Und die Verwendung des generischen Femininums wirkt sich auf viele andere Kleinigkeiten aus, die auf den ersten Blick ungewöhnlich erscheinen. Wundern Sie sich, wenn von »den Presger« die Rede ist? Fehlt da am Ende nicht ein »n«? So könnte man argumentieren, aber dann müsste man noch einen Schritt weitergehen und von »Presgerinnen« sprechen. Nein, in diesem Fall ist das »-er« keineswegs eine deutsche männliche Endung, sondern etwas ganz anderes.
Im zweiten Band ist gelegentlich von »slavers« die Rede. Zunächst habe ich das, ohne genauer darüber nachzudenken, mit »Sklavenhändlerinnen« übersetzt. Alles klar? Nein, Moment! Wenn schon, dann muss es »Sklavinnenhändlerinnen« heißen! Beim Lesen könnte man darüber stolpern, aber genau darum geht es doch!
Eine wichtige Figur der Serie ist »the Lord of the Radch«, im Englischen mit dem Pronomen »she« beschrieben. Ein Widerspruch? Welches Geschlecht hat »sie« denn nun wirklich? Keine Sorge, ich verrate es hier nicht. In der Übersetzung habe ich »die Herrin der Radch« daraus gemacht, weil ich finde, dass »die Herrin« – ein männliches Grundwort mit weiblicher Endung – das uneindeutige englische Begriffspaar »Lord«/»she« ziemlich gut wiedergibt.

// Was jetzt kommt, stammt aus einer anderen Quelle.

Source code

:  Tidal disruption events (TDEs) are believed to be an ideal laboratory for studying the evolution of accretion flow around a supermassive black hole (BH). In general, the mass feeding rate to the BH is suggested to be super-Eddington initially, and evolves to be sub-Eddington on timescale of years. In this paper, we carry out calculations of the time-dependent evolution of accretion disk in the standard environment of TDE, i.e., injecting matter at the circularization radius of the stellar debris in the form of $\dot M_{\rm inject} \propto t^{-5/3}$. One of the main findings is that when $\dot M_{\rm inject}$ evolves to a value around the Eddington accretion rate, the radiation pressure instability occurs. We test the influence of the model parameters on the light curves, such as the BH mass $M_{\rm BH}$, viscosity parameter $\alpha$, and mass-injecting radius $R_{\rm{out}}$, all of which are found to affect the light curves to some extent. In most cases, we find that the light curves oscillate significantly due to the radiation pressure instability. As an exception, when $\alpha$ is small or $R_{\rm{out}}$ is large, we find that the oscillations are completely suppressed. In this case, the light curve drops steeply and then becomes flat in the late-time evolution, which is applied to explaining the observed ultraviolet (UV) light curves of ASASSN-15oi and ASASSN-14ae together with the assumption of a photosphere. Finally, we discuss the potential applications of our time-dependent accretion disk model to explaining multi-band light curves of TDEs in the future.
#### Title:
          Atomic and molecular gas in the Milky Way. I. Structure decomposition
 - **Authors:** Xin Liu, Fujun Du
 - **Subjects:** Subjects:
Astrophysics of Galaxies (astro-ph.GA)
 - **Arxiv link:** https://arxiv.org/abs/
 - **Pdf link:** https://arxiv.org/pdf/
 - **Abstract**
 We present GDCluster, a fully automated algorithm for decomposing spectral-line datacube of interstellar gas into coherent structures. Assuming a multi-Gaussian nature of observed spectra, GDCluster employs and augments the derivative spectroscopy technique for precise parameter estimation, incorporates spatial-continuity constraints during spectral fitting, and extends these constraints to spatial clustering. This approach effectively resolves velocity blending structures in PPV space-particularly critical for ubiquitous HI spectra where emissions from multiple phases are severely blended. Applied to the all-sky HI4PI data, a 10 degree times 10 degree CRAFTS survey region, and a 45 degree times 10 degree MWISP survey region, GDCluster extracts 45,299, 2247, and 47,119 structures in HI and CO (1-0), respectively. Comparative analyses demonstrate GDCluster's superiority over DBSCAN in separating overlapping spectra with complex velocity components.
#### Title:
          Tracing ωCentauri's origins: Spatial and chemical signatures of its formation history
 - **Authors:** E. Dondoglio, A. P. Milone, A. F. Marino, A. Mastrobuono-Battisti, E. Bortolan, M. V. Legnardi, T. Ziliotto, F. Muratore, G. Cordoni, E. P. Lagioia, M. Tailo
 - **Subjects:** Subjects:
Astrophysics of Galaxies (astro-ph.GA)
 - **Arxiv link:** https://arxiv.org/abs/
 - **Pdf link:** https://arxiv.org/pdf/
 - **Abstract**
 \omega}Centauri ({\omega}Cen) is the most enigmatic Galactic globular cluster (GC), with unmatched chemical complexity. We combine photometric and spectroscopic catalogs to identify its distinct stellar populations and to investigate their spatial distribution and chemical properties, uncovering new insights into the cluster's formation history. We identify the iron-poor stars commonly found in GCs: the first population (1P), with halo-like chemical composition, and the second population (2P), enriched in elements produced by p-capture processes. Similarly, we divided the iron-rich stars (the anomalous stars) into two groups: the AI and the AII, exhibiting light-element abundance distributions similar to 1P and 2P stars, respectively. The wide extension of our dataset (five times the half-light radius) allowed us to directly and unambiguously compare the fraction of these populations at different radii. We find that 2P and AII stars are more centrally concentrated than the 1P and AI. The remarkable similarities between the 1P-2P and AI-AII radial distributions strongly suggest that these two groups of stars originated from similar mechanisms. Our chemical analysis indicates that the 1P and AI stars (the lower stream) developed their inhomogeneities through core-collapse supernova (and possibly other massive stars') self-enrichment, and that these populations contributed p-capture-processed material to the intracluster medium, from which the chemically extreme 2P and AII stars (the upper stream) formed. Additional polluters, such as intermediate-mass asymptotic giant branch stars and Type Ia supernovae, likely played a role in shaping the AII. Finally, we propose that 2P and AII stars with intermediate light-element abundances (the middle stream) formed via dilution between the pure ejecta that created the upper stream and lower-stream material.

Meine schwierige Entscheidung hatte zur Folge, dass die deutsche Ausgabe dieser Trilogie ein bis zwei Schritte weiter als die englische Originalausgabe geht. Denn im Deutschen lässt sich die Grundidee wirklich nicht anders umsetzen, es sei denn, ich hätte Formen wie »die Besuchenden« oder gar »die Leutnant« verwendet, die die Lesbarkeit des Textes nicht unbedingt verbessern würden. Es war keine leichte Aufgabe, das generische Femininum so konsequent wie möglich durchzuhalten, aber nach einer Weile war ich selbst ein wenig erstaunt, wie schnell man sich daran gewöhnt. Für mich war es unter anderem auch ein hochinteressantes literarisches Experiment. Und genau das ist es ja, was richtig gute Science Fiction ausmacht. Aber urteilen Sie selbst!
PS: Wenn Sie mehr darüber wissen möchten, vor welchen ungewöhnlichen Herausforderungen die Übersetzerinnen (und Übersetzer) der bulgarischen, hebräischen, ungarischen und japanischen Ausgaben standen, empfehle ich Ihnen den Artikel »Translating Gender: Ancillary Justice in Five Languages« von Alex Dally MacFarlane.
Dr. Bernhard Kempen ist Übersetzer, Autor und Redakteur. Er hat bereits zahlreiche namhafte Autorinnen und Autoren übersetzt und wurde unter anderem mit dem Kurd Laßwitz Preis ausgezeichnet.